Le Président Edouard Balladur a fait observer que, s'il était nécessaire pour l'Union européenne de parler d'une seule voix au Conseil de Sécurité, cela ne signifiait pas qu'elle n'y ait qu'une seule voix.

M. Jaap de Hoop Scheffer a reconnu qu'il était utopiste d'imaginer que l'Union européenne puisse détenir une seule voix au Conseil de Sécurité. L'Union européenne en tant que telle ne pourra pas y siéger, car cela impliquerait des changements structurels fondamentaux impossibles à réaliser.
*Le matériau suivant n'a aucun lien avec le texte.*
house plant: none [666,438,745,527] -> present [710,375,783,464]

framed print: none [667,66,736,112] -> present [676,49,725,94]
Pendant la crise irakienne, l'Union européenne n'existait pas en tant que telle au Conseil de Sécurité. Il a rappelé que la structure du Conseil de sécurité était fondée sur la division du monde des années cinquante et qu'il était impossible de la modifier. Pour autant, l'an prochain, l'Allemagne ne sera plus membre du Conseil de sécurité et l'Union européenne n'y sera représentée que par ses deux membres permanents, la France et la Grande-Bretagne. Il conviendra de préparer cette échéance. Est-on en mesure d'essayer de se mettre d'accord ? On peut avoir plusieurs sièges et parler d'une seule voix au Conseil de Sécurité, mais Londres et Paris sont-ils prêts à partager cela avec l'Union européenne ?
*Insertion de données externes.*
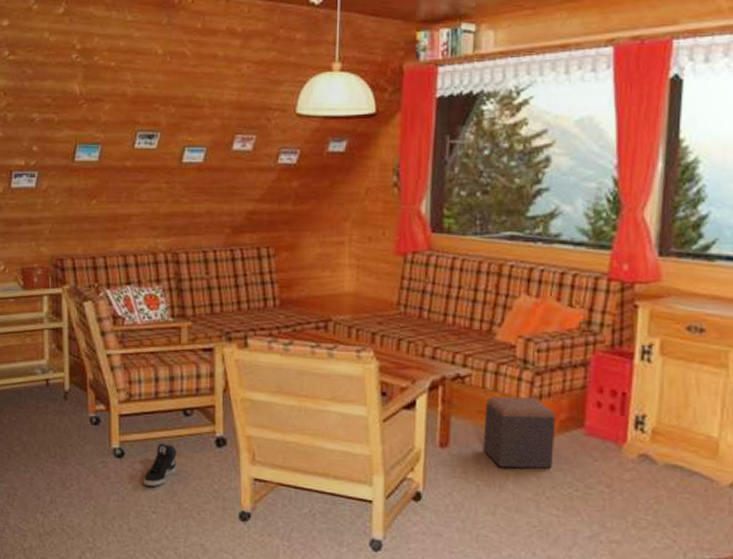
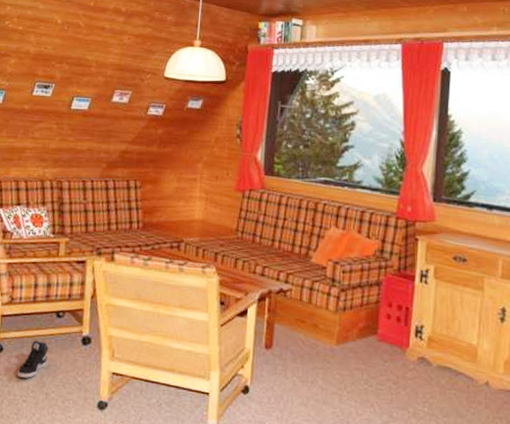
footstool: present [483,396,556,469] -> none [299,308,356,368]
Il s'est déclaré très frustré par la période qui a précédé la guerre en Irak, pendant laquelle les Pays-Bas ont été contraints de choisir entre les Etats-Unis, la France et l'Allemagne. Il a déclaré ne pas souhaiter que se reproduise une telle situation, car il n'y a pas d'intégration possible en Europe sans la France et l'Allemagne.

Il a espéré que le nouveau Gouvernement qui sera nommé prochainement aux Pays-Bas augmenterait le budget de la Défense, car on ne peut continuer ainsi. L'Union européenne comme institution n'est pas prise au sérieux aux Etats-Unis en raison de la faiblesse des budgets de défense, alors qu'elle a été amenée à envoyer des troupes sans ces derniers.

Le Président Edouard Balladur s'est félicité de la qualité du débat qui a permis de mieux connaître l'état d'esprit de chacun. S'agissant de l'Europe de la défense et de l'Alliance atlantique, il a rappelé que l'état-major de l'Alliance comportait des puissances non européennes comme les Etats-Unis et le Canada. Or, il arrive que l'Union européenne se dote de missions propres comme en Macédoine, devrait-elle alors agir en vertu de directives de pays non européens ne participant pas à son action ? Pour la France, il est nécessaire que soit mise en place une organisation concernant l'Europe seulement. L'action des Etats-Unis et du Canada dans le monde n'est pas soumise à l'Alliance atlantique et à l'état-major dont font partie ces deux pays. Pourquoi un tel déséquilibre ? Il convient de régler ce problème car à défaut l'Union européenne sera toujours sous la tutelle des Etats-Unis.